You're almost there... the only thing you missed was that if the turtle races for t seconds.... hare only races for t - 119.

So everything you did looks right except done = 202.9(t -119)

Only one suggestion I'd make is labelling your variables a little differently... like dhare (distance travelled by hare)... speedturtle... just to make sure that you don't get the turtle and hare variables mixed up.

5. Sep 12, 2007

### perfect_piccolo

Hey thanks so much, I finally got the right answer! :D

I'm having trouble with this one too...

Runner A is initially 3.8 mi west of a flagpole and is running with a constant velocity of 5.96 mi/h due east. Runner B is initially 2.94 mi east of the flagpole and is running with a constant velocity of 4.92 mi.h due west. How far are the runners from the flagpole when they meet? (West is positive and east is negative)

So what I've done is this:

d (total) = 6.74 - d

and

4.92 = d/t
4.92t=d
t=d/4.92

so then:

5.96=6.74 - d / t
5.96 = 6.74 - d / (d / 4.92)
5.96d + 1.2113=6.74-d
6.96d=5.527
d=0.794

(Which of course is wrong...although I'm getting pretty good at getting the wrong answer)
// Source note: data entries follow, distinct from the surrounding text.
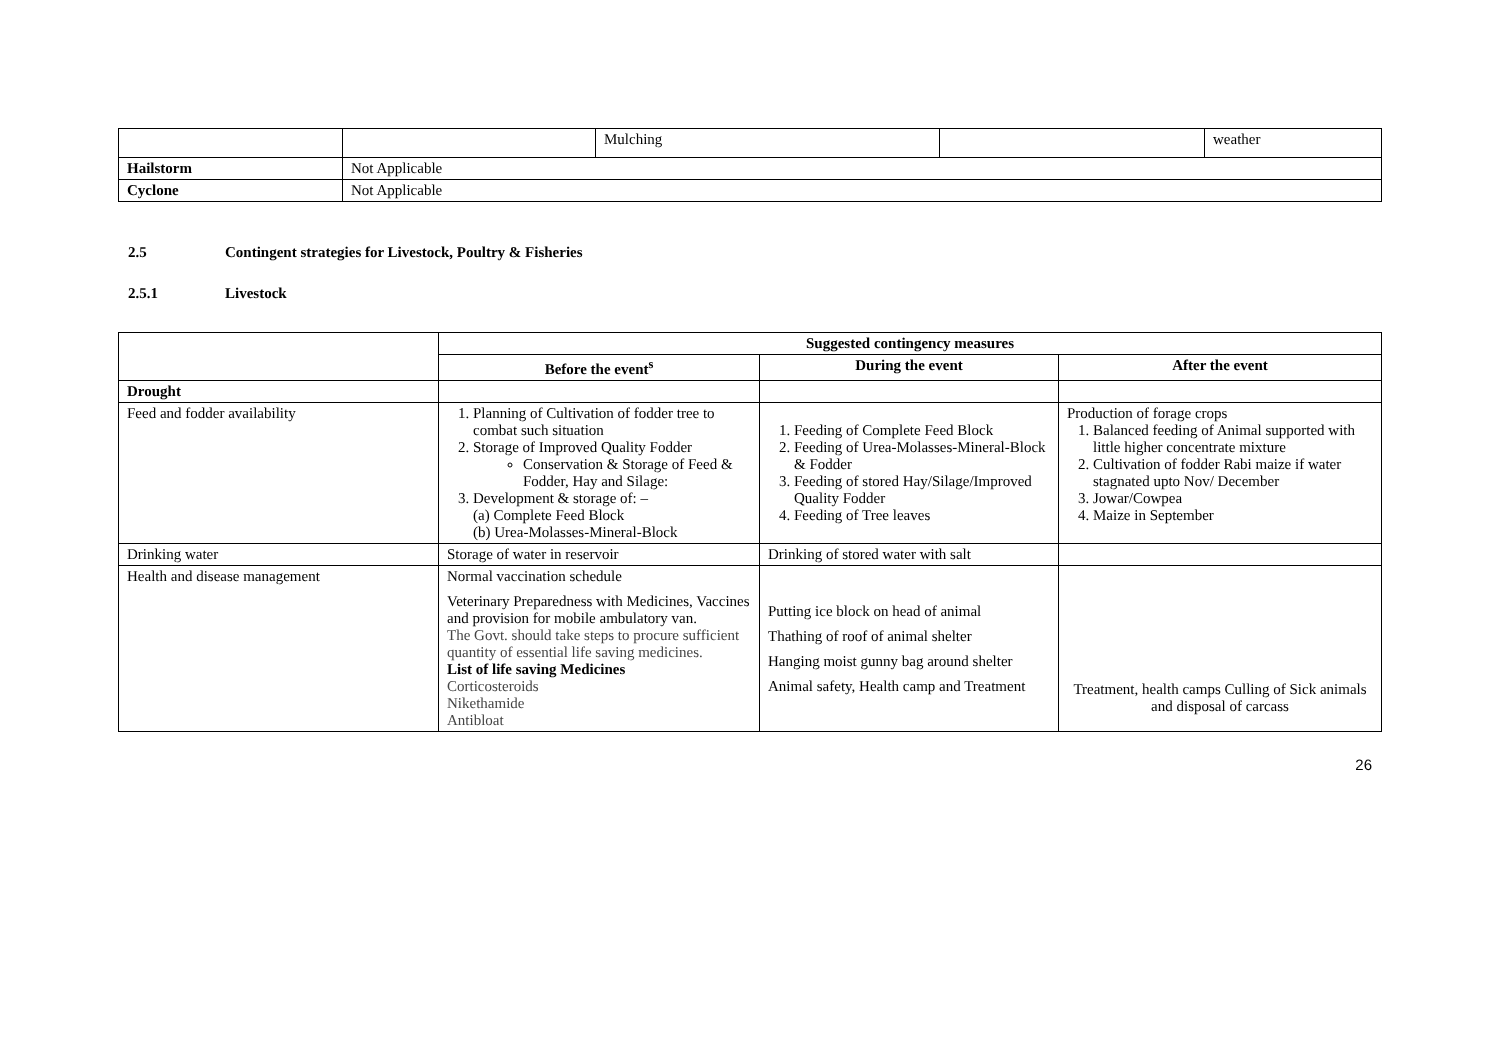| | | Mulching | | weather |
| Hailstorm | Not Applicable | | | |
| Cyclone | Not Applicable | | | |
2.5 Contingent strategies for Livestock, Poultry & Fisheries
2.5.1 Livestock
| | Suggested contingency measures | | |
| --- | --- | --- | --- |
| | Before the event<sup>s</sup> | During the event | After the event |
| Drought | | | |
| Feed and fodder availability | 1. Planning of Cultivation of fodder tree to combat such situation 2. Storage of Improved Quality Fodder Conservation & Storage of Feed & Fodder, Hay and Silage: 3. Development & storage of: – (a) Complete Feed Block (b) Urea-Molasses-Mineral-Block | 1. Feeding of Complete Feed Block 2. Feeding of Urea-Molasses-Mineral-Block & Fodder 3. Feeding of stored Hay/Silage/Improved Quality Fodder 4. Feeding of Tree leaves | Production of forage crops 1. Balanced feeding of Animal supported with little higher concentrate mixture 2. Cultivation of fodder Rabi maize if water stagnated upto Nov/ December 3. Jowar/Cowpea 4. Maize in September |
| Drinking water | Storage of water in reservoir | Drinking of stored water with salt | |
| Health and disease management | Normal vaccination schedule Veterinary Preparedness with Medicines, Vaccines and provision for mobile ambulatory van. The Govt. should take steps to procure sufficient quantity of essential life saving medicines. List of life saving Medicines Corticosteroids Nikethamide Antibloat | Putting ice block on head of animal Thathing of roof of animal shelter Hanging moist gunny bag around shelter Animal safety, Health camp and Treatment | Treatment, health camps Culling of Sick animals and disposal of carcass |
26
Can you see where I'm going wrong at...

Thanks!

6. Sep 12, 2007

### learningphysics

Cool! no prob.

this isn't the time that they meet. If the other runner was at rest, then it would be... but since both runners are moving towards each other, the time will be less than this.

I recommend writing the equation for the position of each of the two runners relative to the flagpole. Take west as negative... east as positive... so at t = 0, position of runner A is -3.8. at t=0, position of runner B is 2.94

write the equations for position of each of the two runners at any time t.

don't worry about getting the wrong answer... part of the learning process... all these problems take experience... making mistakes etc...

7. Sep 12, 2007

### perfect_piccolo

hmmmm I'm not sure if I understand what you mean here:

I recommend writing the equation for the position of each of the two runners relative to the flagpole. Take west as negative... east as positive... so at t = 0, position of runner A is -3.8. at t=0, position of runner B is 2.94

write the equations for position of each of the two runners at any time t.

====

Does that mean that for runner a t=d-3.8 mi/5.96 mi/h and for runner b t - d+2.94 mi/ 4.92 mi/h, or am I way off here?

8. Sep 12, 2007

### learningphysics

Oops... I apologize... your original work is right... I misunderstood... So d is the distance travelled by the 4.92 runner... and 6.74 - d is the distance travelled by the 5.96 runner.

I think your mistake was just algebra:

You should have parentheses here:
5.96=(6.74 - d)/ t
5.96 = (6.74 - d)/(d/4.92)

I don't understand how you get this next line:
5.96d + 1.2113=6.74-d

Last edited: Sep 12, 2007
9. Sep 13, 2007

### perfect_piccolo

Hey I don't know how I got it either lol

BUT

I did work out the right answer

To get it, you had to let d(1) = x, and d2 = 6.74-x (6.74 was the total distance between the two runners)

So now you could set up two equations:

s=d/t
5.96=x/t
x=5.96t

s=d/t
4.92=6.74-x/t

And then substitute:

4.92 = 6.74-5.96t/t
4.92t = 6.74-5.96t
10.88t = 6.74
t = 0.62

Now that you know the time, you can go:

5.96 = d/t
5.96t=d
5.96(.62) = d
3.70=d

So the last step you had to do was subtract 3.7 from 3.8 mi (where runner A started) and you come up with where they meet in relation to the flag pole, 0.10 mi.

Ta Da!

10. Sep 13, 2007

### learningphysics

looks good! just one thing... i may seem like a stickler... but use parentheses for

4.92=6.74-x/t ie:

4.92=(6.74-x)/t

on the message boards... because 4.92=6.74-x/t seems like 4.92=6.74-(x/t)